--- START OF DOCUMENT TEXT ---

A famous naval designer John Swarbrick - who designed the 12 meter yachts Kookaburra I and Kookaburra II - designed a new yacht, the JS 9000. He built a full scale model.
Mr Burge used the full-scale model to reproduce the JS 9000. The designer Swarbrick sued Burge for infringing the copyright in the mould of the full scale model.
In the High Court, Mr Swarbrick lost his copyright claim because his work didn't amount to 'a work of artistic craftsmanship.' The learning from the case is that people with industrial designs should consider registering them.
How do you protect designs?
To protect design rights, a designer can either:
- rely on copyright law - which provides protection for 70 years after the death of the creator; or
- register a design which provides protection for up to 10 years.
However, copyright law does not protect designs used, or intended to be used, in an industrial process. This limit aims to avoid the potentially stifling effects of recognising lengthy copyright protection for industrial designs. The limit is to some extent balanced by, effectively, an exception which gives copyright protection to 'a work of artistic craftsmanship.' This is the phrase considered in the recent High Court case of Burge v Swarbrick.

--- END OF DOCUMENT TEXT ---

◆ **PROMPT A**
In the text on protecting designs, reproduce the passage starting at "Mr Burge used" and ending at "to 10 years.".
◆ **PROMPT B**
Answer these questions from the text on protecting designs, each on its own line:
(i) Which 12 meter yachts did John Swarbrick design?
(ii) For how many years after the creator's death does copyright law protect a design?
(iii) Which phrase did the High Court consider in Burge v Swarbrick?

--- START OF DATA SUPPLIED ---

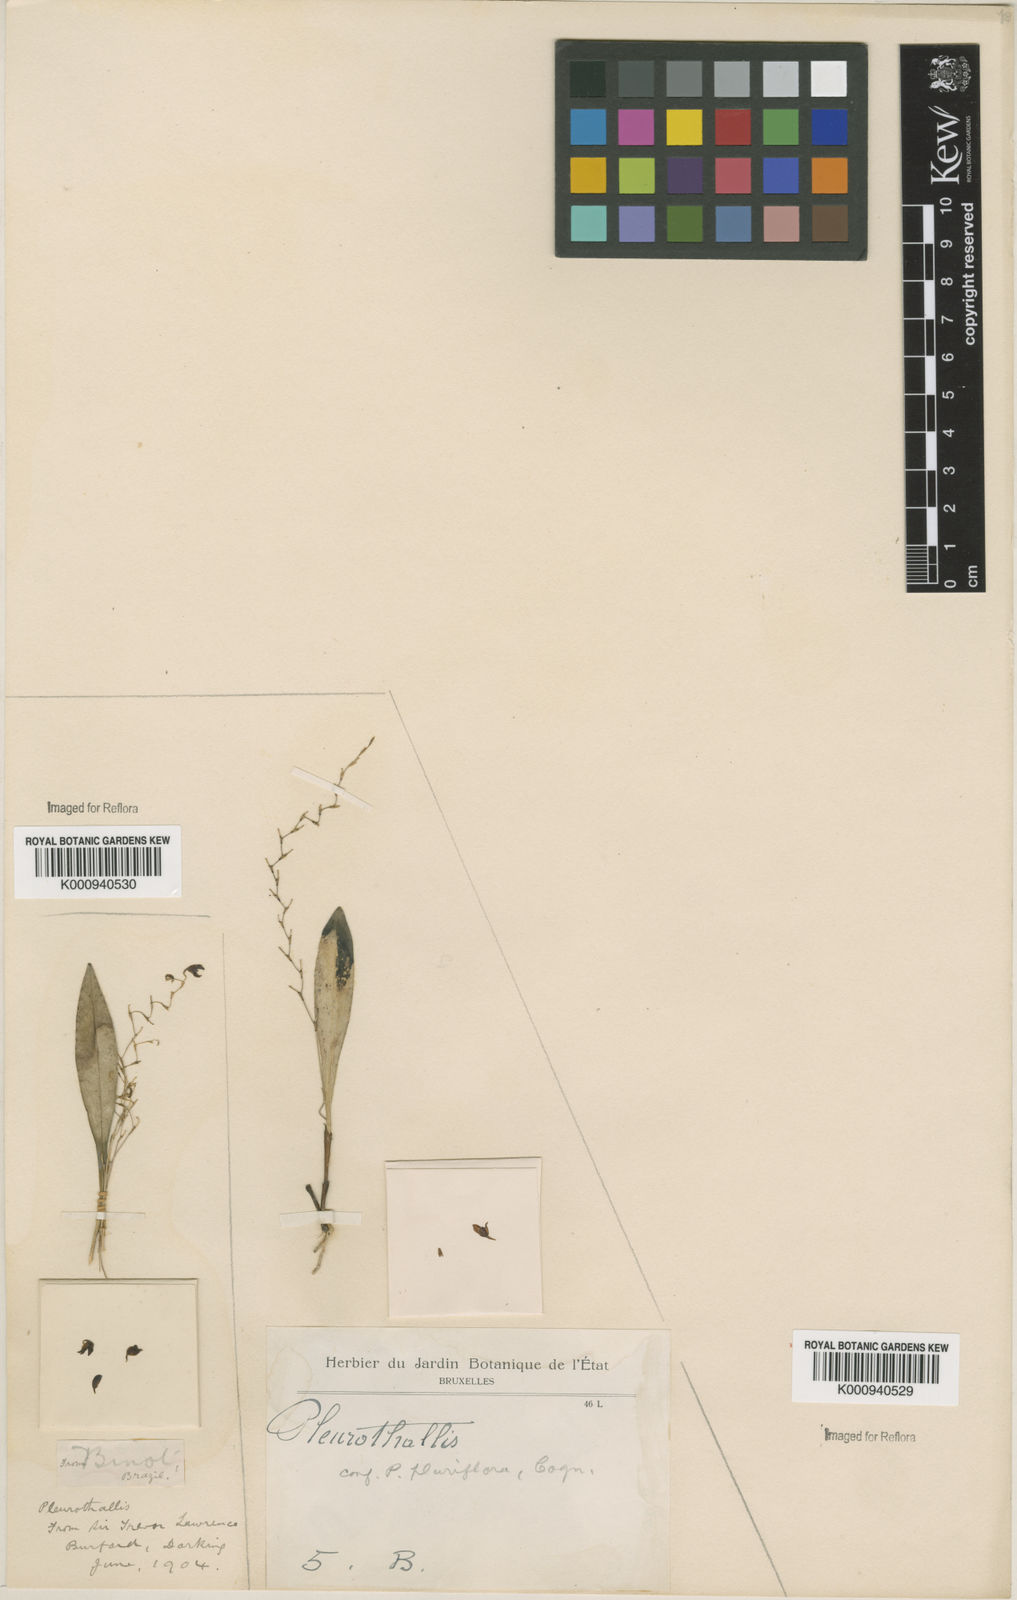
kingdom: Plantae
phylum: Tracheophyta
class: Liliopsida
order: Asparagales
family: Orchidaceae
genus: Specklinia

--- END OF DATA SUPPLIED ---

◆ **FINISHED ANSWER A**
Mr Burge used the full-scale model to reproduce the JS 9000. The designer Swarbrick sued Burge for infringing the copyright in the mould of the full scale model.
In the High Court, Mr Swarbrick lost his copyright claim because his work didn't amount to 'a work of artistic craftsmanship.' The learning from the case is that people with industrial designs should consider registering them.
How do you protect designs?
To protect design rights, a designer can either:
- rely on copyright law - which provides protection for 70 years after the death of the creator; or
- register a design which provides protection for up to 10 years.

◆ **FINISHED ANSWER B**
(i) Kookaburra I and Kookaburra II
(ii) 70 years
(iii) 'a work of artistic craftsmanship'